## Records provided
______________________________
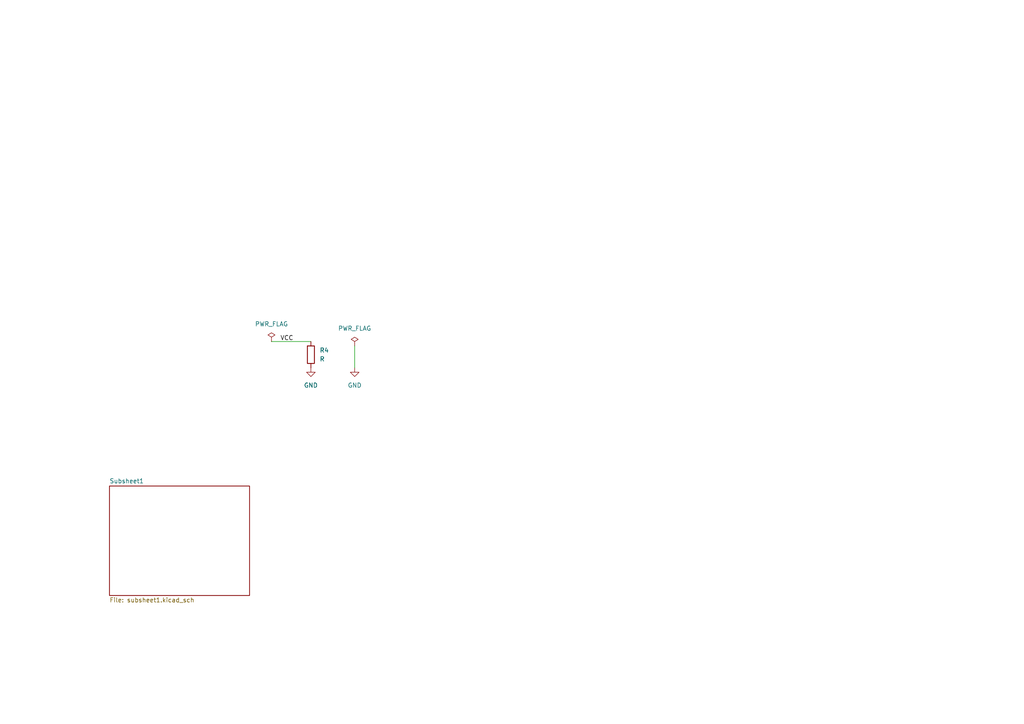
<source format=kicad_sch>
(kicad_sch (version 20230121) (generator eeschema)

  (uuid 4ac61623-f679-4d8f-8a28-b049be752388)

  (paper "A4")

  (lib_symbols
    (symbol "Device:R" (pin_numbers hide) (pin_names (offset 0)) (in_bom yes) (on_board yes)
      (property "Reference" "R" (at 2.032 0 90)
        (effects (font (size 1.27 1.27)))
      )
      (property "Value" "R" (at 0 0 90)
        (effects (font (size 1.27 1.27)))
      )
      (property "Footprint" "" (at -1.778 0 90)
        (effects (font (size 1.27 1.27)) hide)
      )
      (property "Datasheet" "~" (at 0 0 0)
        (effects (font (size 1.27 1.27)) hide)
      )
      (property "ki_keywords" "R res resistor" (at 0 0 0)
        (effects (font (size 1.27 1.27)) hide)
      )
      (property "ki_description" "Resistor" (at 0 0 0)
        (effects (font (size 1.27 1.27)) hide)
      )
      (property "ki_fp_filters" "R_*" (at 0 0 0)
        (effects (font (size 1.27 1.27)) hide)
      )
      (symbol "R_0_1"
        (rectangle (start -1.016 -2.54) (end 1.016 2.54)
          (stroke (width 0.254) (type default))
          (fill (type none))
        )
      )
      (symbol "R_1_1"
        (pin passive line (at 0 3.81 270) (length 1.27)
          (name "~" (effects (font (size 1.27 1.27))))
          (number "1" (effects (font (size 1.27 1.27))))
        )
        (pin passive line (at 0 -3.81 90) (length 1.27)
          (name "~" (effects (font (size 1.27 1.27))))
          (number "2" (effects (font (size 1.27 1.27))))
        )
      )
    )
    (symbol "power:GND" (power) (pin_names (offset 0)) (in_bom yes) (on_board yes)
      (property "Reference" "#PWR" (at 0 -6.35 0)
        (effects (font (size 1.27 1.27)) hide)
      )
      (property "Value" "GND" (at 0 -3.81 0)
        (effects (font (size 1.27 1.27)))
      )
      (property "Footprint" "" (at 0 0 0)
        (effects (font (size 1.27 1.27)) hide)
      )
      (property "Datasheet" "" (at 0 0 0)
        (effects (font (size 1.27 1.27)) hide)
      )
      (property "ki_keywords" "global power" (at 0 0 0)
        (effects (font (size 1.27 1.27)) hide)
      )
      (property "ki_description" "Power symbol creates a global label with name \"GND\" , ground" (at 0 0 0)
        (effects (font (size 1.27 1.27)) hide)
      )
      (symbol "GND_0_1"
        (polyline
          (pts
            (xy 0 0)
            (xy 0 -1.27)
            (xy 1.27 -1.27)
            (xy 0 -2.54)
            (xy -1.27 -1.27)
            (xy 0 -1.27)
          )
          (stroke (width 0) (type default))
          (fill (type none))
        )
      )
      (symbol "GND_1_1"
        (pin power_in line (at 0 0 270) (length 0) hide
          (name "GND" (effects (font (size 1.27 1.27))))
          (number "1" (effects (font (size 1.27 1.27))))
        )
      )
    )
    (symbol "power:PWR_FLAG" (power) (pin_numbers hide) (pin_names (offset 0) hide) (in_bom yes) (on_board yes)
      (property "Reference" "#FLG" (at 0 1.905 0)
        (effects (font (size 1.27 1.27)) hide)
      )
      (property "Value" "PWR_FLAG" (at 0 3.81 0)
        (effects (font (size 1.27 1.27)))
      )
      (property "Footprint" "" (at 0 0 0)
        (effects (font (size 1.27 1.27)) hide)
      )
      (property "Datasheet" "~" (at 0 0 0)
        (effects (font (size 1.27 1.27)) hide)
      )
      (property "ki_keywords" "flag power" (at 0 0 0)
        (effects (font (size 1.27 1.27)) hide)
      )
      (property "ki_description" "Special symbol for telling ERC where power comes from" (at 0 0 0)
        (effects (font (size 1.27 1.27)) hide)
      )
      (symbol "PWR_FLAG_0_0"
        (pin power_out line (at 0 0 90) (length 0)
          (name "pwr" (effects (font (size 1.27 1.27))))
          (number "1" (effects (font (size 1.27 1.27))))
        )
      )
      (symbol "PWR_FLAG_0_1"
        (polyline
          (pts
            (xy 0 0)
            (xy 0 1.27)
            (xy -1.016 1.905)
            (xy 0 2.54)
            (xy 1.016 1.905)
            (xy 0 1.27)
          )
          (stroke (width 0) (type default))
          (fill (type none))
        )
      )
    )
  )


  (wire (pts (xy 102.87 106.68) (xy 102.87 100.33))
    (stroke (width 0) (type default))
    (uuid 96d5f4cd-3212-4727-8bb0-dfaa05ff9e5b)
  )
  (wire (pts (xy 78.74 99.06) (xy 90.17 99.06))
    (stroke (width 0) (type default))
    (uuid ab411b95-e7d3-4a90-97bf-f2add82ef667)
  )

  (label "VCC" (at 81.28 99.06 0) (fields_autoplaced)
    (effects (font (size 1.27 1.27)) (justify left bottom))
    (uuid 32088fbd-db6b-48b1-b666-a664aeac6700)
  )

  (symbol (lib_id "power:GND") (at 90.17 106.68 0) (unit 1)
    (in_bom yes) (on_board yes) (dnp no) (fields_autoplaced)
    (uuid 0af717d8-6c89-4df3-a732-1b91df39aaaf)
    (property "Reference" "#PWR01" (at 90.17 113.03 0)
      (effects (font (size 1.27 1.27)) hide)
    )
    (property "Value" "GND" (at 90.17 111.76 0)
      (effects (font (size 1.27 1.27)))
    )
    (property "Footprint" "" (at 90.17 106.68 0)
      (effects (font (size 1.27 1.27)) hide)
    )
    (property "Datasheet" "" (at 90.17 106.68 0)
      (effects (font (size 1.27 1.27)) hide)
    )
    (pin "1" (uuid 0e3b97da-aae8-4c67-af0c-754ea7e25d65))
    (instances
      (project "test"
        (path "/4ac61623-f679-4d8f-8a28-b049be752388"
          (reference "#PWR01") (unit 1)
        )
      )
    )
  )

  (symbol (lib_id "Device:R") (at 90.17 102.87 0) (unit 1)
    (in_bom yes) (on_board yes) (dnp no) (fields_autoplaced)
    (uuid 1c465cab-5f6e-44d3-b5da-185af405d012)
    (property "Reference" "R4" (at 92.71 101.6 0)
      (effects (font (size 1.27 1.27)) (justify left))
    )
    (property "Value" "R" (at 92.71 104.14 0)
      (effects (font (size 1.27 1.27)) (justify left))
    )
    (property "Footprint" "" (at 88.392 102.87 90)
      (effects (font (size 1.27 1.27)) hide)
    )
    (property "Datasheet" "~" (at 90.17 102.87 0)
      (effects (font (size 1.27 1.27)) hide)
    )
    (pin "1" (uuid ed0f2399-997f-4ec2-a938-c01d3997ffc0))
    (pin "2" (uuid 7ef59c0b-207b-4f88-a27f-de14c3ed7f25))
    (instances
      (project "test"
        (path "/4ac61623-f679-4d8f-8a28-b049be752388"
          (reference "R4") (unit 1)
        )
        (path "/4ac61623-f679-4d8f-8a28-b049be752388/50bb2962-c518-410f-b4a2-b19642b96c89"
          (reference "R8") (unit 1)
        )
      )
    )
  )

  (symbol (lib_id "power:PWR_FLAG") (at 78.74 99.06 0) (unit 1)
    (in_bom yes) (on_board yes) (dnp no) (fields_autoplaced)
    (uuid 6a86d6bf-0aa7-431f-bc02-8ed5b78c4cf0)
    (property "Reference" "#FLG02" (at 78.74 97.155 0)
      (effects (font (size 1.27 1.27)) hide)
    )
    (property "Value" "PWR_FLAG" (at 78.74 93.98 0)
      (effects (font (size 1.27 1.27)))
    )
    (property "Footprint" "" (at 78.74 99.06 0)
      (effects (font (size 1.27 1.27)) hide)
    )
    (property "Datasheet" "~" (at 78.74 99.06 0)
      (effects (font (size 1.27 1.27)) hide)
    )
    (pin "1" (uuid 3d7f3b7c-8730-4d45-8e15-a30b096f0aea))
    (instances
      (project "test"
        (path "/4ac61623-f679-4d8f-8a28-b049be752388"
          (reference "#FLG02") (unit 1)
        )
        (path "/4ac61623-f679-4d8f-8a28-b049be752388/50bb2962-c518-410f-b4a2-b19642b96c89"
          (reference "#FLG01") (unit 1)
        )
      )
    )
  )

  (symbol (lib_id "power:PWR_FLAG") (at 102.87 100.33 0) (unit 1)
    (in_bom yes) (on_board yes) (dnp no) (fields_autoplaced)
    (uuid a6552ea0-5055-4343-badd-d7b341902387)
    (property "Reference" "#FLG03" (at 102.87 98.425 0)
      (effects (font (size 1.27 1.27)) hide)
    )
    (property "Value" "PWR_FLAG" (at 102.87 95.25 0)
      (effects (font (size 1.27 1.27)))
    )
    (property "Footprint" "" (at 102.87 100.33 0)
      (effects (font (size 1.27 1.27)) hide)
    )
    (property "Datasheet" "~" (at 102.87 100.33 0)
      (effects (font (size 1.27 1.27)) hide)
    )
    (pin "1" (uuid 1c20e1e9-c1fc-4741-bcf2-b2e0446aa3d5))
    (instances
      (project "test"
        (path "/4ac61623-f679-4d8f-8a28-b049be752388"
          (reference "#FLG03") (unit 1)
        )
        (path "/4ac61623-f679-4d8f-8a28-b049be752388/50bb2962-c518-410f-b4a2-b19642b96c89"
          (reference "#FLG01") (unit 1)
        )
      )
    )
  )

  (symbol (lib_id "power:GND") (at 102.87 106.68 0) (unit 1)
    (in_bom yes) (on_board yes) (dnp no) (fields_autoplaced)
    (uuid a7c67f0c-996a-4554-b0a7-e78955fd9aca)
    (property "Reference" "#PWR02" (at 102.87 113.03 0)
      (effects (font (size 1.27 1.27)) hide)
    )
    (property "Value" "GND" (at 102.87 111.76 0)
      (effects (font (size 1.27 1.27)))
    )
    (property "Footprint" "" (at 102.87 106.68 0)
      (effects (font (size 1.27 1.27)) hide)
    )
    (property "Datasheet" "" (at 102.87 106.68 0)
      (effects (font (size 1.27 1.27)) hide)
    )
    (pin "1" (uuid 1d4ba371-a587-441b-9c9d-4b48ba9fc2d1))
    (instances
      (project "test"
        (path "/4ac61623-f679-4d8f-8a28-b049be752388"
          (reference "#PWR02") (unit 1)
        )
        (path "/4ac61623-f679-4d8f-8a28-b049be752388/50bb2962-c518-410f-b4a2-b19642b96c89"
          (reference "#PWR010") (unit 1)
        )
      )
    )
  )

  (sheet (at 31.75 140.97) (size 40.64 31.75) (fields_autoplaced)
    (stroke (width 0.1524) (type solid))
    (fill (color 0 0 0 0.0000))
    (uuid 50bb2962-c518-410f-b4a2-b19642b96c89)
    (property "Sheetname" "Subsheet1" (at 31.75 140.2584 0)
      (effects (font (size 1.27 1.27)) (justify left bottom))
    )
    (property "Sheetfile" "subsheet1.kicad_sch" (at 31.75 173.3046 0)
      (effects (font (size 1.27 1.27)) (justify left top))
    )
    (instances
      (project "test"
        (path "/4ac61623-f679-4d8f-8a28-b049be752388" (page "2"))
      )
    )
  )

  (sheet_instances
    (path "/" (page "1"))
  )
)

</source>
______________________________
## Problem statement
From the first line of the records down through the line containing "2.032 0 90)", transcribe exactly those lines and no others, both ends kept, pictures dropped.

## Solved problem
<source format=kicad_sch>
(kicad_sch (version 20230121) (generator eeschema)

  (uuid 4ac61623-f679-4d8f-8a28-b049be752388)

  (paper "A4")

  (lib_symbols
    (symbol "Device:R" (pin_numbers hide) (pin_names (offset 0)) (in_bom yes) (on_board yes)
      (property "Reference" "R" (at 2.032 0 90)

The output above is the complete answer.